Warning: This library includes all items relevant to health product marketing that we are aware of regardless of quality. Often we do not agree with all or part of the contents.

 

Publication type: Electronic Source

Carlat D
Like a Bad Penny, the Nemeroff/Schatzberg 'Textbook' Problem Returns
The Carlat Psychaitry Blog 2011 Apr 5
http://carlatpsychiatry.blogspot.com/


Full text:

Do you remember the hoopla a few months back about a textbook apparently ghostwritten by medical writers hired by the makers of Paxil? Charles Nemeroff and Alan Schatzberg were the identified authors, but a letter was posted on the internet showing that STI, a medical writing company, had written a first draft of the textbook. See my posts here and here about the issue. The textbook, as published, ended up being a veiled advertisement for Paxil.
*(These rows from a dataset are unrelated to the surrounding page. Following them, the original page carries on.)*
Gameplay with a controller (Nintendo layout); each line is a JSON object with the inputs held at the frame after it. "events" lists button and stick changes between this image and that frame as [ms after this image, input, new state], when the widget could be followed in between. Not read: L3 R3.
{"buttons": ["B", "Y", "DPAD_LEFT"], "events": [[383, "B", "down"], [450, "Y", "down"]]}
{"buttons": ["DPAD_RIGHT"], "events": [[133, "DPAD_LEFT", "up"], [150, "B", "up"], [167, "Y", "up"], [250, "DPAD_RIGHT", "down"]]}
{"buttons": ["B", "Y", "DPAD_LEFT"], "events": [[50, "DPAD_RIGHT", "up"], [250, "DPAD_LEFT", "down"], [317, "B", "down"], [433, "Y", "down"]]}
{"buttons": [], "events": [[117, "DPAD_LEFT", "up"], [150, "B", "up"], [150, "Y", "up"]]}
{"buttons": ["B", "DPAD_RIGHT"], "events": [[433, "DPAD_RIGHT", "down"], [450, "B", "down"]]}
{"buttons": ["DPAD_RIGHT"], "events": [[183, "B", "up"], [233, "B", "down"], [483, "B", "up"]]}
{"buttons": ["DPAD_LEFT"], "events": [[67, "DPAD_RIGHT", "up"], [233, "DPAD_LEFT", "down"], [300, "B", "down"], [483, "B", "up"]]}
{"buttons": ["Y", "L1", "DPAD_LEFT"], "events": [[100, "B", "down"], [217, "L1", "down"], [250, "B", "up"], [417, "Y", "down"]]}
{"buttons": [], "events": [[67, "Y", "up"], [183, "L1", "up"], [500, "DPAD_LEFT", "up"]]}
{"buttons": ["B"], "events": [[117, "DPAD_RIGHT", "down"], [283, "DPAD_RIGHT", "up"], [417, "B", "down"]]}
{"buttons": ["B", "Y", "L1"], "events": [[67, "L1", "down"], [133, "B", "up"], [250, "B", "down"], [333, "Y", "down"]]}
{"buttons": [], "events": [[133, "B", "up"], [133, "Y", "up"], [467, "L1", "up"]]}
The APA responded by denying wrongdoing in the organization’s official newspaper here. They claim possession of various documents proving that the textbook was not ghostwritten. The obvious rejoinder is, “show me the documents.” This is exactly what psychiatrists Robert Rubin, Bernard Carroll, and professor Leeman McHenry asked Psychiatric News in this letter to the editor. They make the following entirely reasonable request:

“We call on the APA/APPI to release all the key documents. The contract between STI and GSK will reveal how much influence GSK had on the content and tone of the book, and the role of GSK in approving drafts. Correspondence between Drs. Nemeroff and Schatzberg and STI will make it clear whether they followed the contract. Transparency also requires release of any GSK marketing/ business plans for the Handbook; the legal release form transferring ownership from GSK to the ‘authors’ and APPI; marketing activities of GSK sales representatives detailing the Handbook; and correspondence among all parties regarding the “unrestricted” educational grant.”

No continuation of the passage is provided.